Given that various other targets have already been singled out by the hacker group, the need for vigilance and improved security is greater than ever. One basic measure, easily available within Twitter and most other services, that should be carried out is enabling two factor authentication (2FA) on both email and social media accounts. 2FA ensures that the user has to input a One Time Password (OTP) generated on a separate device (such as a mobile phone) at the time of logging in or resetting the password for the account. This would mean that even if the hackers obtain the password or compromise the emails being sent to an account, they will be unable to login into an account without also being in physical possession of the device with the OTP generation application. If this option, which is already available within Twitter, was enabled for the four accounts that were hacked, for example, they would have remained protected despite the email account compromise.
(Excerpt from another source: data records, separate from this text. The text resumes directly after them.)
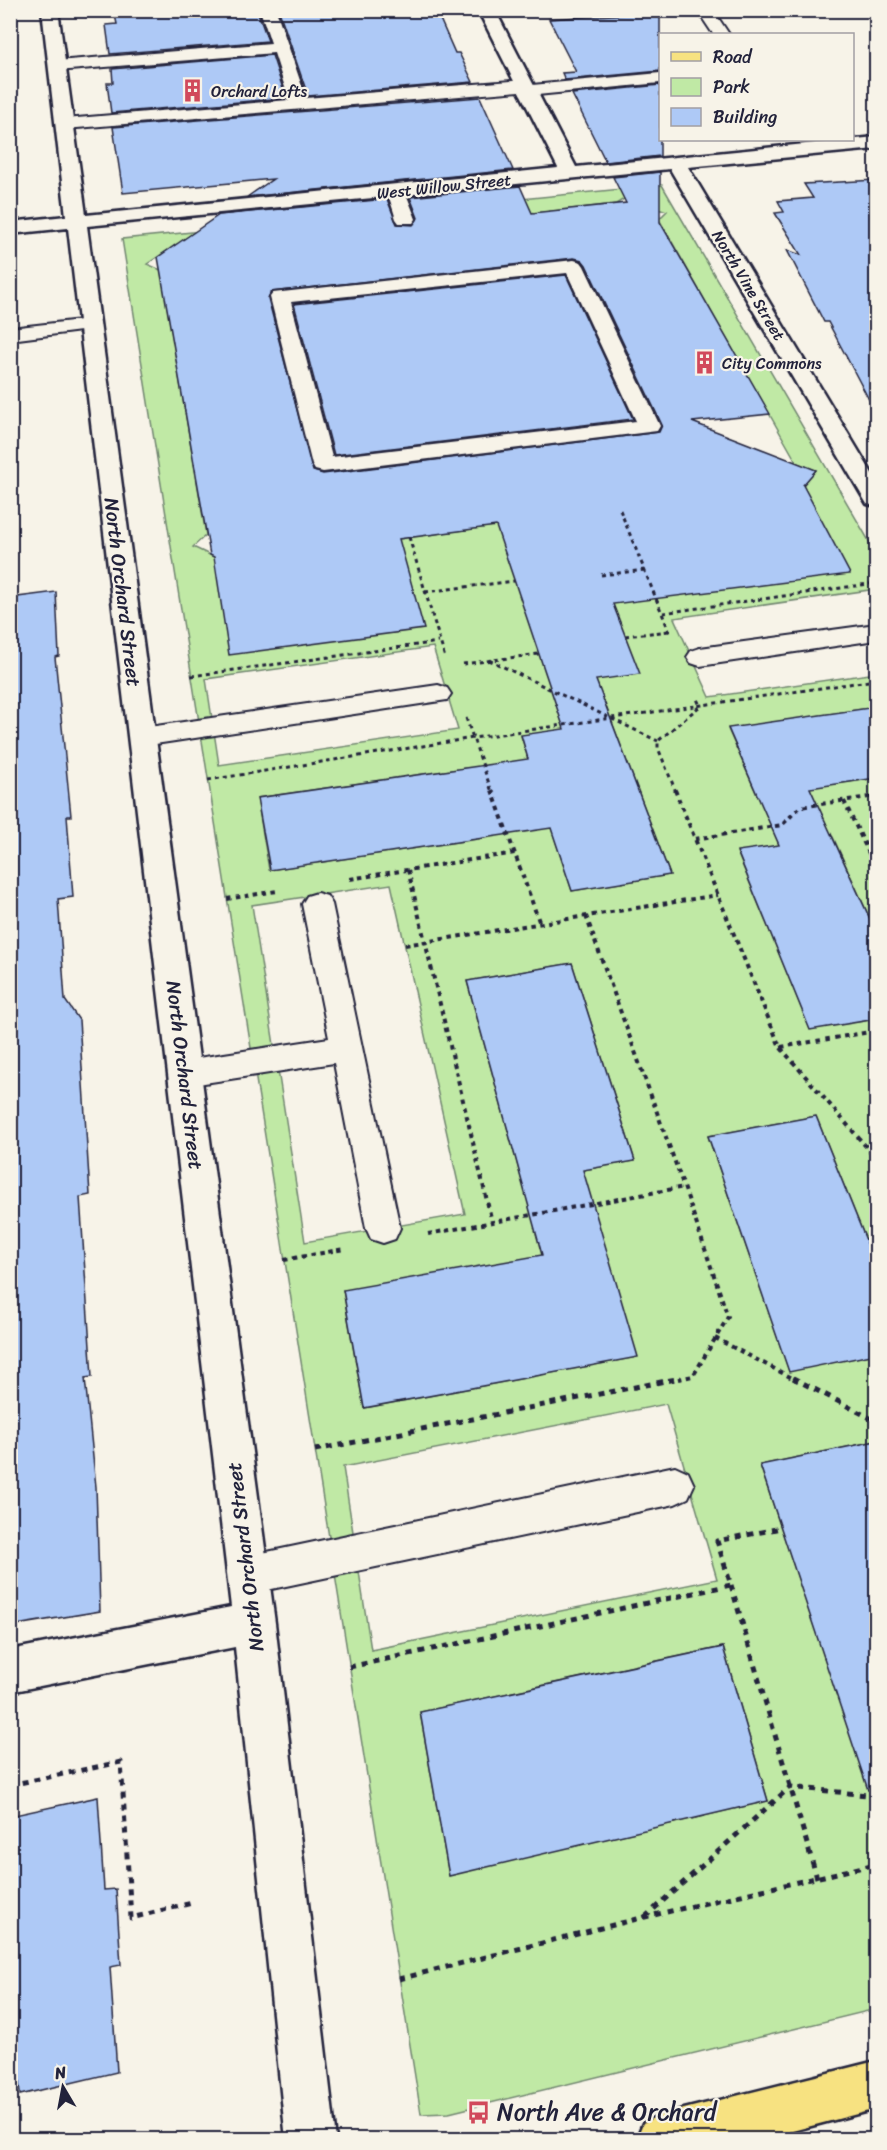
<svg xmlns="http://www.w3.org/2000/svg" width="887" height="2150" font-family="Sriracha,sans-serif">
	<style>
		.green { fill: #c0e9a5; stroke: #718670; stroke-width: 1.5; fill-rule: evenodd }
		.building { fill: #aec9f6; stroke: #22223b; stroke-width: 1.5; fill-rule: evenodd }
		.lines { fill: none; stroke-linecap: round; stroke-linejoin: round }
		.lane-casing { stroke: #22223b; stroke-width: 4 }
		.street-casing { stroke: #22223b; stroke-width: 5 }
		.primary-casing { stroke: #22223b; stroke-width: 5 }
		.path-far2 { stroke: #22223b; stroke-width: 3; stroke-dasharray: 4 4; stroke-linecap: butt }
		.path-far1 { stroke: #22223b; stroke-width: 4; stroke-dasharray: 4.5 4.5; stroke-linecap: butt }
		.path { stroke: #22223b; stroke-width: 5; stroke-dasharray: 6 6; stroke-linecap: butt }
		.lane { fill: #f7f3e8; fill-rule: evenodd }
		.street { fill: #f7f3e8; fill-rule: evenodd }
		.primary { fill: #f7e281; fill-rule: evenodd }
		.labels { text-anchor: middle; stroke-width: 4.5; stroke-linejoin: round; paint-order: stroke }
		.far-poi-label { font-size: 16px; fill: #22223b; stroke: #f7f3e8; text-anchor: start }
		.far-street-label { font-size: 16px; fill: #22223b; stroke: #f7f3e8 }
		.street-label { font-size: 20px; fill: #22223b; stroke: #f7f3e8 }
		.near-poi-label { font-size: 24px; fill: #22223b; stroke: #f7f3e8; text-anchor: start }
	</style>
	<rect width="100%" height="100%" fill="#f7f3e8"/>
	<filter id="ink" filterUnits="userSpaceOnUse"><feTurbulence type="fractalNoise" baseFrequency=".0167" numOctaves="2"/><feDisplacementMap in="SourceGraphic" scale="12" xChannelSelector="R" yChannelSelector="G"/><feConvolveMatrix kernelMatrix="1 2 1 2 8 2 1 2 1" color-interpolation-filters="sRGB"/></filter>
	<g filter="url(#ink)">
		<!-- green -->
		<path class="green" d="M662,185L876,553V589L674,618L710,697L876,673V707L728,729L757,795L876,778V808L873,809L876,816V932L833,837L737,852L810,1029L876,1019V1265L816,1116L708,1136L789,1371L876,1354V1441L760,1465L865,1778L876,1776V2009L449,2113L421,2114L122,239ZM627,197L667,211L659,219L797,463L816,470L790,499L770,491L251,557L239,569L193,547L206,535L161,270L147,264L177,244L432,216L435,224L616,204ZM433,647L458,730L219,765L206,679ZM612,722L670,875L572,891L521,736ZM465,768L485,838L269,870L257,798ZM391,884L465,1214L305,1242L252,905ZM572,963L635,1161L522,1181L467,981ZM343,1290L637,1357L364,1408ZM666,1404L717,1579L371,1650L343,1467ZM723,1647L768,1801L449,1875L420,1712Z"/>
		<!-- building -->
		<g class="building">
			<polygon points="114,10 219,10 221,16 258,13 268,41 110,54 106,25 117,24"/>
			<polygon points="436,10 455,53 459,53 473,82 308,96 279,11"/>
			<polygon points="660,12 660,71 565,80 562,73 576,72 549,19"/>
			<polygon points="272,55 286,98 111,113 107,83 113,83 112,69"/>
			<polygon points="660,85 660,156 606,162 572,94"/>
			<polygon points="480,97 513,170 247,197 273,179 123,193 113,127"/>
			<path d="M660,172V222L770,414L692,422L816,470L803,485L850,574L613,604L640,674L596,680L670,875L572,891L551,828L270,870L257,798L528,759L521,735L564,729L496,526L399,539L424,629L229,655L214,557L210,555L158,257L219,215L387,199L397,224L413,225L418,218L410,197L520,186L532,213L626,203L613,177ZM574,258L582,260L586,265L662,425L659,432L323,474L313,471L268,298L271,292Z"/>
			<polygon points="876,180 876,413 828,322 824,322 787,250 801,255 775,213 784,212 778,201 813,198 804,184"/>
			<polygon points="566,275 633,419 334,455 294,304"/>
			<polygon points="56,592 59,656 55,657 71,816 67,816 73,897 58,899 65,1000 79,1020 90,1195 80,1197 92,1377 85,1378 96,1487 100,1611 10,1626 10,598"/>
			<polygon points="876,707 876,778 810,788 876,932 876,1019 810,1030 737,851 779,845 728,728"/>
			<polygon points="572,963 635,1161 583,1170 638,1357 364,1408 343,1290 542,1255 467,981"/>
			<polygon points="816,1116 876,1265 876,1354 789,1372 708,1136"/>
			<polygon points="876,1441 876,1788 868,1790 760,1465"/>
			<polygon points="723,1647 768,1801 449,1876 420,1712"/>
			<polygon points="98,1797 104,1890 116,1889 121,1965 110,1967 117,2072 20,2095 19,2081 10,2082 10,1816"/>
		</g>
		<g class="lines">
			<defs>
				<g id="lane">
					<polygon points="260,10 276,10 306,98 524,80 530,81 532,85 660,73 660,83 527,96 521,95 519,91 65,129 59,128 56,124 59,120 65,119 289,100 274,53 57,71 49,66 57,61 271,43"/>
					<polygon points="697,10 713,10 729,34 713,34"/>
					<polygon points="396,185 403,187 405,191 416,219 413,223 399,223 396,219 387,191 389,187"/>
					<path d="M574,260L581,262L584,266L660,426L657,431L323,472L315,470L312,465L270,297L273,293ZM567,273L636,421L332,457L291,302Z"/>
					<polygon points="90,319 97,321 100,325 97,329 10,340 10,328"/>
					<polygon points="876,624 876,640 700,666 691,663 687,657 691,651 700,648"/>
					<polygon points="438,685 447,688 451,694 447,700 142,746 133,744 129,737 133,730 142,728"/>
					<polygon points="317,893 327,896 332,904 400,1228 395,1239 383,1243 371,1239 366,1228 334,1063 185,1086 174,1082 169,1073 174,1064 185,1060 329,1038 302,904 307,896"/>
					<polygon points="675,1466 688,1472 694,1485 688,1498 675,1504 248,1594 234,1589 229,1575 234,1561 248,1556"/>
				</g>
				<polygon id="street" points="42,10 58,10 86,215 558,168 478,10 495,10 576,167 876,137 876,149 688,167 876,480 876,506 867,504 864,499 670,169 87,226 275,1623 336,2140 286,2140 235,1647 10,1692 10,1650 231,1607 68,228 10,234 10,222 66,216"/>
				<polygon id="primary" points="876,2061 876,2109 758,2140 636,2140 643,2123 660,2115"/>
			</defs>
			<!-- lane casing -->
			<use href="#lane" class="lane-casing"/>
			<!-- street casing -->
			<use href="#street" class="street-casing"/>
			<!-- primary casing -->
			<use href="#primary" class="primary-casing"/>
			<!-- path-far2 -->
			<g class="path-far2">
				<polyline points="620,510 670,633"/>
				<polyline points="409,537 445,658"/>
				<polyline points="601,575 645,570"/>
				<polyline points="425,592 514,581"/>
				<polyline points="663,613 876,583"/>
				<polyline points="625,636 669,631"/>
				<polyline points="489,660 658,741"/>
				<polyline points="463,664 539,654"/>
				<polyline points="191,676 439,642"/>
				<polyline points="466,718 492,792"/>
				<polyline points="208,780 473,738 876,680"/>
				<polyline points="676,792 658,748 658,741 700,706 696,696"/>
			</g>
			<!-- path-far1 -->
			<g class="path-far1">
				<polyline points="492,790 540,924"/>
				<polyline points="675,790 780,1047 876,1158"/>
				<polyline points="844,801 876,868"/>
				<polyline points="695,839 782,825 800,807 876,796"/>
				<polyline points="408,870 492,1222"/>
				<polyline points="350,879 515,853"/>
				<polyline points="227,899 277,891"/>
				<polyline points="586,916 684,1187"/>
				<polyline points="405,945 718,895"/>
				<polyline points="781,1047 876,1031"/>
				<polyline points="428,1234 684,1187 728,1317 693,1376 674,1380"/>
				<polyline points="284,1260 344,1249"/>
				<polyline points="715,1338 796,1380"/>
			</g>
			<!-- path -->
			<g class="path">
				<polyline points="793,1378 876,1421"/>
				<polyline points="315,1450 681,1378"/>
				<polyline points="731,1585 817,1878"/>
				<polyline points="349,1667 731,1585 717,1541 781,1528"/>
				<polyline points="10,1785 121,1762 131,1918 192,1903"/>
				<polyline points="645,1917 790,1787 876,1796"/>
				<polyline points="399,1979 645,1917 876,1864"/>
			</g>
			<!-- lane -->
			<use href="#lane" class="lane"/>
			<!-- street -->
			<use href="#street" class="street"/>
			<!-- primary -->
			<use href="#primary" class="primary"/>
		</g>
	</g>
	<!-- icons -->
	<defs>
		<symbol id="building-bare" viewBox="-9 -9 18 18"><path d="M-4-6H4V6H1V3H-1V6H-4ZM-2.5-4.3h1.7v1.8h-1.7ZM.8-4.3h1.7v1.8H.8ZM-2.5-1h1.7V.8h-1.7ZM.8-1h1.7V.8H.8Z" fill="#d1495b" stroke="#f7f3e8" stroke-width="2.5" paint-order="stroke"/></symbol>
		<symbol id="bus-bare" viewBox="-9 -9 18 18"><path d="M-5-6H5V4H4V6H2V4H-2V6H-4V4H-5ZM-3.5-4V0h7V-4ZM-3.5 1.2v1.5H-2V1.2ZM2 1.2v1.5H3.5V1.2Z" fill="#d1495b" stroke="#f7f3e8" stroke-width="2.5" paint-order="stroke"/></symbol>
	</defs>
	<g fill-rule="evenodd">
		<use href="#building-bare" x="176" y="74" width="33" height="33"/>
		<use href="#building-bare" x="688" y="346" width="33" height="33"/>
		<use href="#bus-bare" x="462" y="2096" width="33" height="33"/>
	</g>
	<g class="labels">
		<!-- far-poi labels -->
		<g class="far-poi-label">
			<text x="211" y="97">Orchard Lofts</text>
			<text x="722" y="369">City Commons</text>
		</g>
		<!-- far-street labels -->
		<g class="far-street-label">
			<text transform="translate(444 186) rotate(-6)" y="6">West Willow Street</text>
			<text transform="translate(749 285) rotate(59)" y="6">North Vine Street</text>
		</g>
		<!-- street labels -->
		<g class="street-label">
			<text transform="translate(123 592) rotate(83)" y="7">North Orchard Street</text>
			<text transform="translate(185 1075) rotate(83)" y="7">North Orchard Street</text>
			<text transform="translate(245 1557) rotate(-97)" y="7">North Orchard Street</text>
		</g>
		<!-- near-poi labels -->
		<g class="near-poi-label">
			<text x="497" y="2120">North Ave &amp; Orchard</text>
		</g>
	</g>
	<!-- margin -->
	<rect width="887" height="2150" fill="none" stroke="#f7f3e8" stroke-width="36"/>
	<rect x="18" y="18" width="851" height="2114" fill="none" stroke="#22223b" stroke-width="2" filter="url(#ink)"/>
	<!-- legend -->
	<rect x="659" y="33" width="195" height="108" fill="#f7f3e8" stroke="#a29fa3" stroke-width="1.5"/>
	<rect x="671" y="52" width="30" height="9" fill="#f7e281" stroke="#a29fa3" stroke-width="1.5"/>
	<text x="713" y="63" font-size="18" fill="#22223b">Road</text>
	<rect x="671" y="78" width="30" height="18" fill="#c0e9a5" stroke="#a29fa3" stroke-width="1.5"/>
	<text x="713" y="93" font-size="18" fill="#22223b">Park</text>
	<rect x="671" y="108" width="30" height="18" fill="#aec9f6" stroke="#a29fa3" stroke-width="1.5"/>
	<text x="713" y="123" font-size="18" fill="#22223b">Building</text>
	<!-- north arrow -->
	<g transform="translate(63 2087) rotate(350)" stroke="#f7f3e8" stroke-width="4.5" paint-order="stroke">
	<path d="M0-4.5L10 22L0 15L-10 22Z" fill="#22223b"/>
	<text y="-9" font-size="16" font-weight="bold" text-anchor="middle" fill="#22223b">N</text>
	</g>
</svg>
Further, domain name service providers should also implement Domain Name System Security Extensions and Domain Keys Identified Mail to prevent DNS and email hijacking, as was carried out on Net4India servers in these Twitter attacks. Using HTTPS on all pages on websites will also go a long way in preventing spoofing and securing user information in transit. Finally, nothing can replace customer education and awareness as the most effective tool to combat the growing cyber threats faced by the average netizen. The weakest link in a digital system is often the end user. A core set of security measures that can be percolated into common practice will serve as the first and best line of defence against such attacks in the future, for both the common man and celebrities alike.